--- START ---
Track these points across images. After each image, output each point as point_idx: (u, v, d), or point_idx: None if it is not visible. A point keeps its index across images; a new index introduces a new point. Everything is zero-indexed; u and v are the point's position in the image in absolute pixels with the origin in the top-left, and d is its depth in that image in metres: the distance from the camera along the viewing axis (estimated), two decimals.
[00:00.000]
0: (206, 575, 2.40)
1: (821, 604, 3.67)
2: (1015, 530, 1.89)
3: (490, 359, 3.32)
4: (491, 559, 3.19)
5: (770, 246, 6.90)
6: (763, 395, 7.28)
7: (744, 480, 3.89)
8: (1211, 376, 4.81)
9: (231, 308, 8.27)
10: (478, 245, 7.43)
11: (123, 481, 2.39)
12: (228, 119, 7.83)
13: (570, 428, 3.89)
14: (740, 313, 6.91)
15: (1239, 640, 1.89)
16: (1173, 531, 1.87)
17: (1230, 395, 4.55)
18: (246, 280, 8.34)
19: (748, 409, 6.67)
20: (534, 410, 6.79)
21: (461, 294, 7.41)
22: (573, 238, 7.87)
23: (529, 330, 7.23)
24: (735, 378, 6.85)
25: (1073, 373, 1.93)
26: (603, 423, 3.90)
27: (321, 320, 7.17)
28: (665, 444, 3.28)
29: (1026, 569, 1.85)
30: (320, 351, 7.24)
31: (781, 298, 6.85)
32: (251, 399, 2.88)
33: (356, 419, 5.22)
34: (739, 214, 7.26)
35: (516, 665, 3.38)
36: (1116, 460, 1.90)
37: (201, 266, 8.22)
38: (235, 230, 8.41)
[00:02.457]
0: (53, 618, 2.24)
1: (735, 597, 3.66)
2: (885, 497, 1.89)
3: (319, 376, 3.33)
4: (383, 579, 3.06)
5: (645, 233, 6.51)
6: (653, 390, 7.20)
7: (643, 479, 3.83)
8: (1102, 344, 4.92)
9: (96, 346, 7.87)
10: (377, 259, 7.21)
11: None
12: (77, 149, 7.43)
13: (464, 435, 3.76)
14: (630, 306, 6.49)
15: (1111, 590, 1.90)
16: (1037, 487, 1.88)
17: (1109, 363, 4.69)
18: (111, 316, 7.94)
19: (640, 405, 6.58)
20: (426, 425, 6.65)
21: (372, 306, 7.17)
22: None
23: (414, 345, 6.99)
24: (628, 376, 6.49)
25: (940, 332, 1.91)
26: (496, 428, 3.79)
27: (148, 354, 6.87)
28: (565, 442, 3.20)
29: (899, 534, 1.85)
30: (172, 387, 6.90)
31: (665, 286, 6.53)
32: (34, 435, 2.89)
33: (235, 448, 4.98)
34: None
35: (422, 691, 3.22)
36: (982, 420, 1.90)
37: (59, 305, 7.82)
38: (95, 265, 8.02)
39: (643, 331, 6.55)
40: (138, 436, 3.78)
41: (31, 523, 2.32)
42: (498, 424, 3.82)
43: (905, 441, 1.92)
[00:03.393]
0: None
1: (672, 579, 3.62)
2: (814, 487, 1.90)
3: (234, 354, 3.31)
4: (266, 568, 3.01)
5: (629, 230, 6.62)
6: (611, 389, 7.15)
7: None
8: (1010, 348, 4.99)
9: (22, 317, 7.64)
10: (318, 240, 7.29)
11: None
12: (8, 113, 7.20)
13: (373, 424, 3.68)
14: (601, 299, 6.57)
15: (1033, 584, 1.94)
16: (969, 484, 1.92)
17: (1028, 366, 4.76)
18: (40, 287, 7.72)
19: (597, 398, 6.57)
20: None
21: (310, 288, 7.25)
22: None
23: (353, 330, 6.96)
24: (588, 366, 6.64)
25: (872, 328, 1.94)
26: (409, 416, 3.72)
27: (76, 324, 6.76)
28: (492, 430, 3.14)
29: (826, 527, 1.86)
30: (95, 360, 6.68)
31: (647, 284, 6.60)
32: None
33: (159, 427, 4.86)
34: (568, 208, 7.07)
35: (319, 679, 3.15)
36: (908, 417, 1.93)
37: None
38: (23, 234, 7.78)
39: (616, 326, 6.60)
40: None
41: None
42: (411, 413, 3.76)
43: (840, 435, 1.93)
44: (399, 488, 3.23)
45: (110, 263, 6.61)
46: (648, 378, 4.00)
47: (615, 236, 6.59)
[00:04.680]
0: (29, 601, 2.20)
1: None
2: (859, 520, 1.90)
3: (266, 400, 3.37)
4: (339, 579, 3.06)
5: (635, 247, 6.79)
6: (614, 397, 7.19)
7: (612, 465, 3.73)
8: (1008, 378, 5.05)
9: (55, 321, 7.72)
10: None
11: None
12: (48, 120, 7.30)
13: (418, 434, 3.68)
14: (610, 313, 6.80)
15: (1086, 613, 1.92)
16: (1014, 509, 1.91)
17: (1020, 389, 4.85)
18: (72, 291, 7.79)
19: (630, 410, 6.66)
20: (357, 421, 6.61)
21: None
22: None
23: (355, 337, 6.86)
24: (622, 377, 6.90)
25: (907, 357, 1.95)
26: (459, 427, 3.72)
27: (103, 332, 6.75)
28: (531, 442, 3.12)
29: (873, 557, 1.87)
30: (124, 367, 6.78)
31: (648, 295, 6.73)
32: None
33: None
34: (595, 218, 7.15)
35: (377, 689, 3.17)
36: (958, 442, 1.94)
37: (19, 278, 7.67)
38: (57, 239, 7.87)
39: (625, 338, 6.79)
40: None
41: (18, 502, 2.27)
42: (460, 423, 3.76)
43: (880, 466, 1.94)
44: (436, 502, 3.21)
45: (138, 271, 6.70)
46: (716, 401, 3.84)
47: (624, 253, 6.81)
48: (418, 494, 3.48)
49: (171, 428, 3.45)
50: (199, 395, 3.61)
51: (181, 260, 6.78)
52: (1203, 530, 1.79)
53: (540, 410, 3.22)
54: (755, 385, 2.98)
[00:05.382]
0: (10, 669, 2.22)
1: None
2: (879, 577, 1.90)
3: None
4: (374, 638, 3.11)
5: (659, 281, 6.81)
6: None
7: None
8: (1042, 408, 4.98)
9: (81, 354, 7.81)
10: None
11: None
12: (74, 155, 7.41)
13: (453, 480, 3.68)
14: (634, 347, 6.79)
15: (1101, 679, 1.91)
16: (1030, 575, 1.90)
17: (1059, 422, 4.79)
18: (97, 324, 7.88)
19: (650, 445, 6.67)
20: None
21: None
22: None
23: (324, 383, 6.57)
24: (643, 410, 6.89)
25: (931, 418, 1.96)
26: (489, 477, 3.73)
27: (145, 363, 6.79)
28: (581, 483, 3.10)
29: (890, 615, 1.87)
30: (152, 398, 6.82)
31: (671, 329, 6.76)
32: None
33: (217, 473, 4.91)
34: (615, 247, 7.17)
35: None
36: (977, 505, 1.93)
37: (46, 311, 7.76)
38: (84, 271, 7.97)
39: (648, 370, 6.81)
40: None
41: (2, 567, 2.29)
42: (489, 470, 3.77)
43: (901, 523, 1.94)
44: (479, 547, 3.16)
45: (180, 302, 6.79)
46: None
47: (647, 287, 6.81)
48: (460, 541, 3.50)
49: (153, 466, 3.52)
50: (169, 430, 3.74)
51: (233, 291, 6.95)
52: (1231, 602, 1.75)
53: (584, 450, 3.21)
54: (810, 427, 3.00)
--- END ---
» **What the task asks**
Return the listing in full, matching each word exactly.

» **Problem solution**
Track these points across images. After each image, output each point as point_idx: (u, v, d), or point_idx: None if it is not visible. A point keeps its index across images; a new index introduces a new point. Everything is zero-indexed; u and v are the point's position in the image in absolute pixels with the origin in the top-left, and d is its depth in that image in metres: the distance from the camera along the viewing axis (estimated), two decimals.
[00:00.000]
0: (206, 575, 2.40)
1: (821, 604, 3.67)
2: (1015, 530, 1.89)
3: (490, 359, 3.32)
4: (491, 559, 3.19)
5: (770, 246, 6.90)
6: (763, 395, 7.28)
7: (744, 480, 3.89)
8: (1211, 376, 4.81)
9: (231, 308, 8.27)
10: (478, 245, 7.43)
11: (123, 481, 2.39)
12: (228, 119, 7.83)
13: (570, 428, 3.89)
14: (740, 313, 6.91)
15: (1239, 640, 1.89)
16: (1173, 531, 1.87)
17: (1230, 395, 4.55)
18: (246, 280, 8.34)
19: (748, 409, 6.67)
20: (534, 410, 6.79)
21: (461, 294, 7.41)
22: (573, 238, 7.87)
23: (529, 330, 7.23)
24: (735, 378, 6.85)
25: (1073, 373, 1.93)
26: (603, 423, 3.90)
27: (321, 320, 7.17)
28: (665, 444, 3.28)
29: (1026, 569, 1.85)
30: (320, 351, 7.24)
31: (781, 298, 6.85)
32: (251, 399, 2.88)
33: (356, 419, 5.22)
34: (739, 214, 7.26)
35: (516, 665, 3.38)
36: (1116, 460, 1.90)
37: (201, 266, 8.22)
38: (235, 230, 8.41)
[00:02.457]
0: (53, 618, 2.24)
1: (735, 597, 3.66)
2: (885, 497, 1.89)
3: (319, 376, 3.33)
4: (383, 579, 3.06)
5: (645, 233, 6.51)
6: (653, 390, 7.20)
7: (643, 479, 3.83)
8: (1102, 344, 4.92)
9: (96, 346, 7.87)
10: (377, 259, 7.21)
11: None
12: (77, 149, 7.43)
13: (464, 435, 3.76)
14: (630, 306, 6.49)
15: (1111, 590, 1.90)
16: (1037, 487, 1.88)
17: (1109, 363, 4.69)
18: (111, 316, 7.94)
19: (640, 405, 6.58)
20: (426, 425, 6.65)
21: (372, 306, 7.17)
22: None
23: (414, 345, 6.99)
24: (628, 376, 6.49)
25: (940, 332, 1.91)
26: (496, 428, 3.79)
27: (148, 354, 6.87)
28: (565, 442, 3.20)
29: (899, 534, 1.85)
30: (172, 387, 6.90)
31: (665, 286, 6.53)
32: (34, 435, 2.89)
33: (235, 448, 4.98)
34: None
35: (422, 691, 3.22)
36: (982, 420, 1.90)
37: (59, 305, 7.82)
38: (95, 265, 8.02)
39: (643, 331, 6.55)
40: (138, 436, 3.78)
41: (31, 523, 2.32)
42: (498, 424, 3.82)
43: (905, 441, 1.92)
[00:03.393]
0: None
1: (672, 579, 3.62)
2: (814, 487, 1.90)
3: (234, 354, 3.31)
4: (266, 568, 3.01)
5: (629, 230, 6.62)
6: (611, 389, 7.15)
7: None
8: (1010, 348, 4.99)
9: (22, 317, 7.64)
10: (318, 240, 7.29)
11: None
12: (8, 113, 7.20)
13: (373, 424, 3.68)
14: (601, 299, 6.57)
15: (1033, 584, 1.94)
16: (969, 484, 1.92)
17: (1028, 366, 4.76)
18: (40, 287, 7.72)
19: (597, 398, 6.57)
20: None
21: (310, 288, 7.25)
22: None
23: (353, 330, 6.96)
24: (588, 366, 6.64)
25: (872, 328, 1.94)
26: (409, 416, 3.72)
27: (76, 324, 6.76)
28: (492, 430, 3.14)
29: (826, 527, 1.86)
30: (95, 360, 6.68)
31: (647, 284, 6.60)
32: None
33: (159, 427, 4.86)
34: (568, 208, 7.07)
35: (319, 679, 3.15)
36: (908, 417, 1.93)
37: None
38: (23, 234, 7.78)
39: (616, 326, 6.60)
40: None
41: None
42: (411, 413, 3.76)
43: (840, 435, 1.93)
44: (399, 488, 3.23)
45: (110, 263, 6.61)
46: (648, 378, 4.00)
47: (615, 236, 6.59)
[00:04.680]
0: (29, 601, 2.20)
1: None
2: (859, 520, 1.90)
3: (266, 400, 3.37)
4: (339, 579, 3.06)
5: (635, 247, 6.79)
6: (614, 397, 7.19)
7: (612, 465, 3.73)
8: (1008, 378, 5.05)
9: (55, 321, 7.72)
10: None
11: None
12: (48, 120, 7.30)
13: (418, 434, 3.68)
14: (610, 313, 6.80)
15: (1086, 613, 1.92)
16: (1014, 509, 1.91)
17: (1020, 389, 4.85)
18: (72, 291, 7.79)
19: (630, 410, 6.66)
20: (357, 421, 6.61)
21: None
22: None
23: (355, 337, 6.86)
24: (622, 377, 6.90)
25: (907, 357, 1.95)
26: (459, 427, 3.72)
27: (103, 332, 6.75)
28: (531, 442, 3.12)
29: (873, 557, 1.87)
30: (124, 367, 6.78)
31: (648, 295, 6.73)
32: None
33: None
34: (595, 218, 7.15)
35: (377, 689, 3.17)
36: (958, 442, 1.94)
37: (19, 278, 7.67)
38: (57, 239, 7.87)
39: (625, 338, 6.79)
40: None
41: (18, 502, 2.27)
42: (460, 423, 3.76)
43: (880, 466, 1.94)
44: (436, 502, 3.21)
45: (138, 271, 6.70)
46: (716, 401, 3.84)
47: (624, 253, 6.81)
48: (418, 494, 3.48)
49: (171, 428, 3.45)
50: (199, 395, 3.61)
51: (181, 260, 6.78)
52: (1203, 530, 1.79)
53: (540, 410, 3.22)
54: (755, 385, 2.98)
[00:05.382]
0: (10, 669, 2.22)
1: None
2: (879, 577, 1.90)
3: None
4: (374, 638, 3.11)
5: (659, 281, 6.81)
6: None
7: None
8: (1042, 408, 4.98)
9: (81, 354, 7.81)
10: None
11: None
12: (74, 155, 7.41)
13: (453, 480, 3.68)
14: (634, 347, 6.79)
15: (1101, 679, 1.91)
16: (1030, 575, 1.90)
17: (1059, 422, 4.79)
18: (97, 324, 7.88)
19: (650, 445, 6.67)
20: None
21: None
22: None
23: (324, 383, 6.57)
24: (643, 410, 6.89)
25: (931, 418, 1.96)
26: (489, 477, 3.73)
27: (145, 363, 6.79)
28: (581, 483, 3.10)
29: (890, 615, 1.87)
30: (152, 398, 6.82)
31: (671, 329, 6.76)
32: None
33: (217, 473, 4.91)
34: (615, 247, 7.17)
35: None
36: (977, 505, 1.93)
37: (46, 311, 7.76)
38: (84, 271, 7.97)
39: (648, 370, 6.81)
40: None
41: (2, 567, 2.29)
42: (489, 470, 3.77)
43: (901, 523, 1.94)
44: (479, 547, 3.16)
45: (180, 302, 6.79)
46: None
47: (647, 287, 6.81)
48: (460, 541, 3.50)
49: (153, 466, 3.52)
50: (169, 430, 3.74)
51: (233, 291, 6.95)
52: (1231, 602, 1.75)
53: (584, 450, 3.21)
54: (810, 427, 3.00)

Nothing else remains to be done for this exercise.